Dutch vs. Scandinavian Design Styles
Now that we’ve gotten familiar with Dutch Design vs. Scandinavian Design from a historical standpoint, let’s take a closer look at the two from a style standpoint.
Dutch design can be expressed in four words: simple, practical, innovative, and timeless. It emphasizes high-quality and intentional pieces to maximize the potential of any space.
While this style might be simple, it should not be overlooked. Dutch interior designers believe that less is more, but also that there is beauty in balance. So while these designers tend to opt for light walls while incorporating earthy tones, the white is often offset with the occasional pop of vibrant hues from a painting, statement piece of furniture, or another type of artwork. This contrast between neutral and colorful palettes creates an aesthetically pleasing appearance and a quirky feel, yet remains subtle rather than distracting.
A large family table is one of the most characteristically Dutch furniture pieces. It’s practical, yet beautiful. Its hand-crafted wood complements the earthy hues strategically incorporated throughout the rest of the space from the walls to the pillows.

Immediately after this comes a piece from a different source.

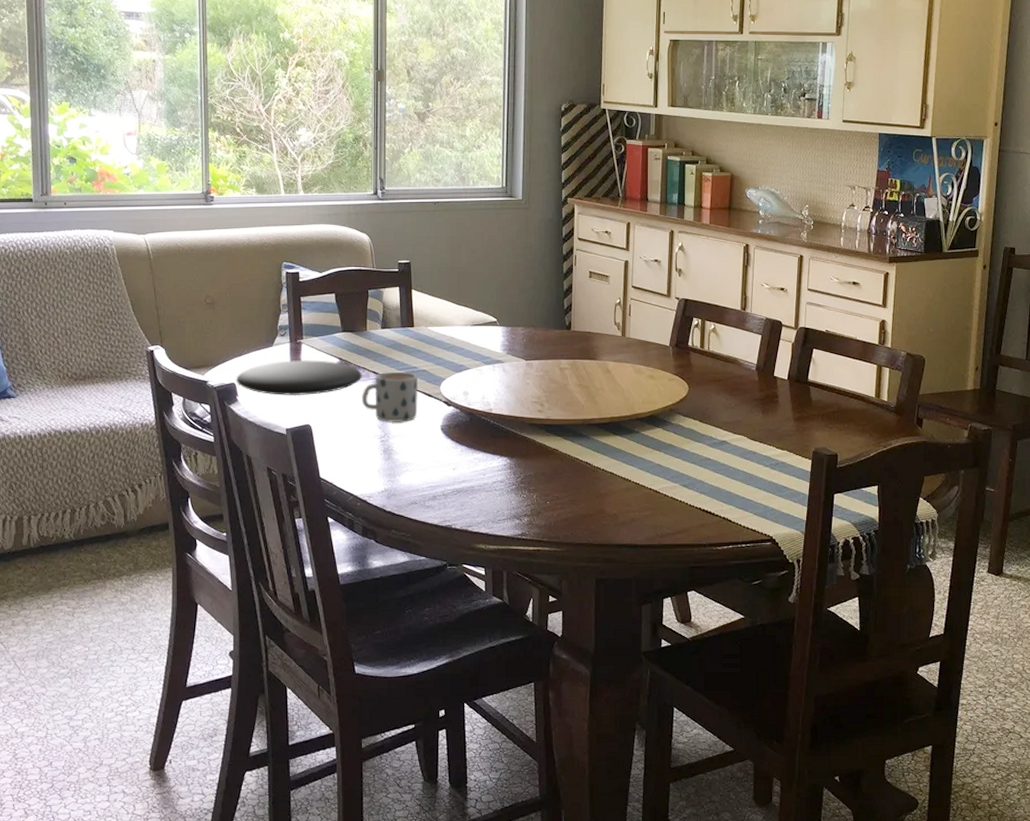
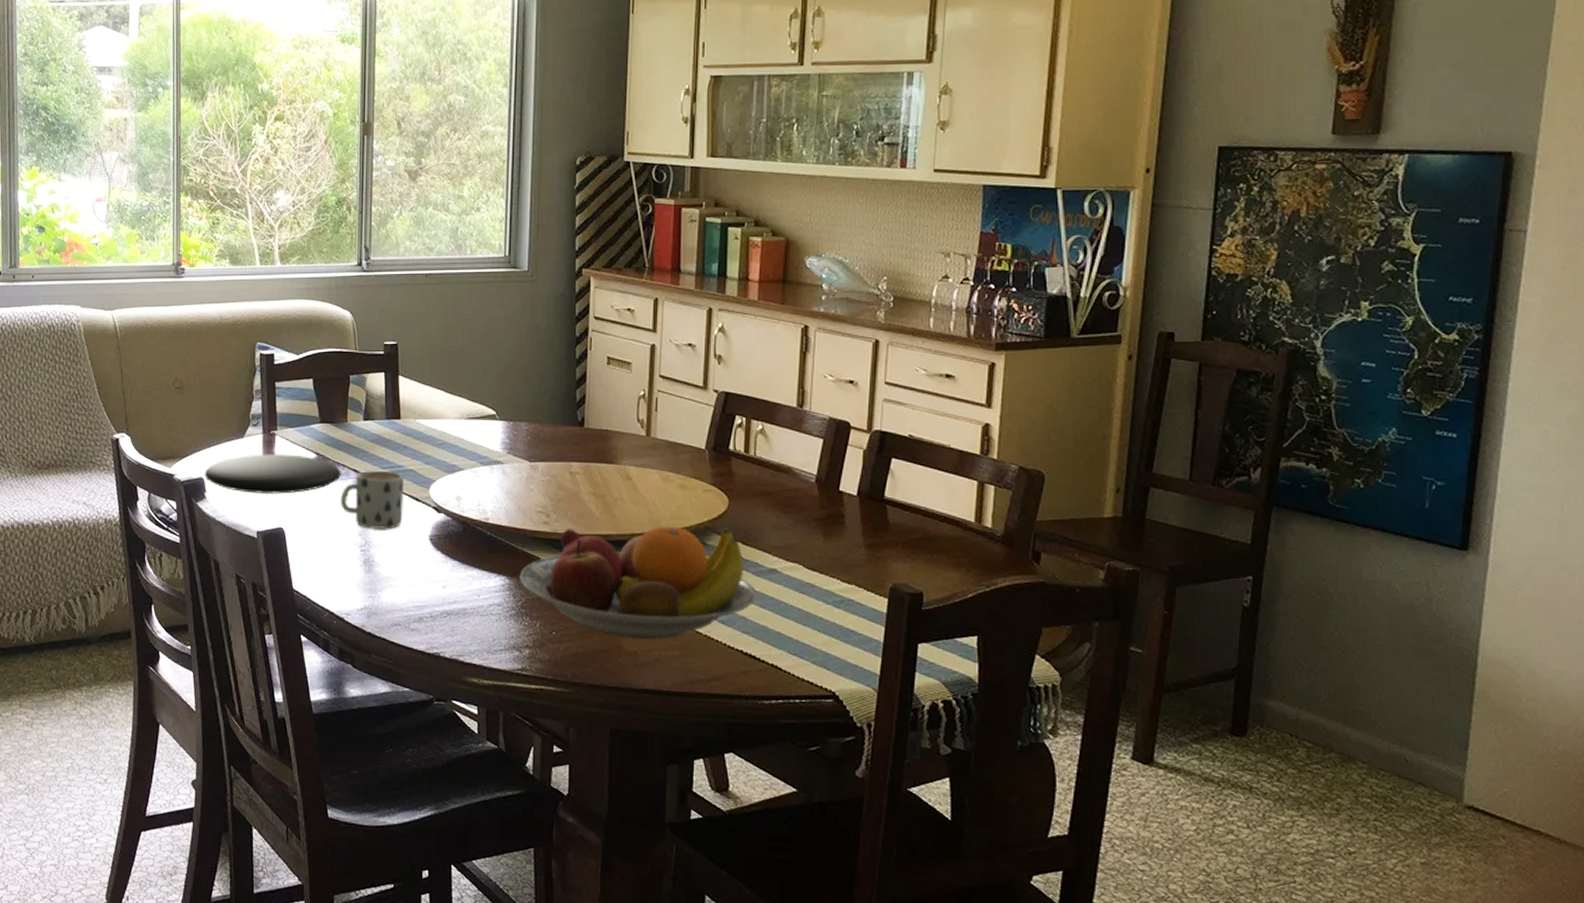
fruit bowl: none [519,409,711,504] -> present [519,526,756,640]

While Dutch style favors the incorporation of a grand table, this style also believes that clutter diminishes the beauty of a space, and clunky furniture is no exception. The practicality of Dutch design ensures that every square inch of a room is being used to its full potential, while still keeping a comprehensive and fluid path, allowing you to seamlessly move in and out of rooms.
What’s more, this minimalistic design approach is not going out of style anytime soon. Add Dutch furniture to your space as a timeless, high-quality statement that’ll stay in style for years to come.
Scandi design shares a lot of characteristics with Dutch design. This minimalistic style looks both effortless and purposeful, with the incorporation of practical, clean-cut furniture and light earthy colors.
Like the Dutch style, it sticks to neutral hues but isn’t afraid to add a splash of color or fun patterns to a space. Symmetrical yet colorful patterns are visually appealing and support the idea that while a space may be minimal, it doesn’t have to be boring.
Scandinavian style also puts a lot of emphasis on negative space. This design style believes that light-colored walls are ideal for maximizing small spaces, especially those that receive a lot of natural light. The idea is that sunlight bounces off the light walls and makes the space seem brighter, more inviting, and a bit larger.
Scandinavian design makes conservative use of furniture, only adding a few pieces with a sleek and humble style to the space at a time.
The Difference Between Scandinavian Design & Dutch Design
Looking back at the background of both Scandinavian and Dutch design, it’s both apparent in name and history that these two styles originate in entirely different regions with unique cultures and histories of their own. While both rose to popularity in the United States during the same mid-twentieth century, they have managed to remain similar yet separate styles to this day.
Both styles employ a minimalistic approach and include light and bright spaces with earthy tones to maximize space. They both also include practical yet innovative furniture that’s built to last—both against changing trends and long-term use. However, Dutch design adds more vibrant colors for a quirky and humorous feel than the Scandinavian design. The fundamental difference, however, is in the approach.
Scandinavian design attempts to eliminate as much clutter and visual stimuli as is possible and practicable. This elimination, in Scandinavian design, makes a space appear larger, more open and inviting, and visually seamless.
Dutch design, on the other hand, focuses on intentional addition. The goal is not to eliminate, it’s to selectively add and appreciate. The result is a more curated and unique space, personalized to fit the individual living in it.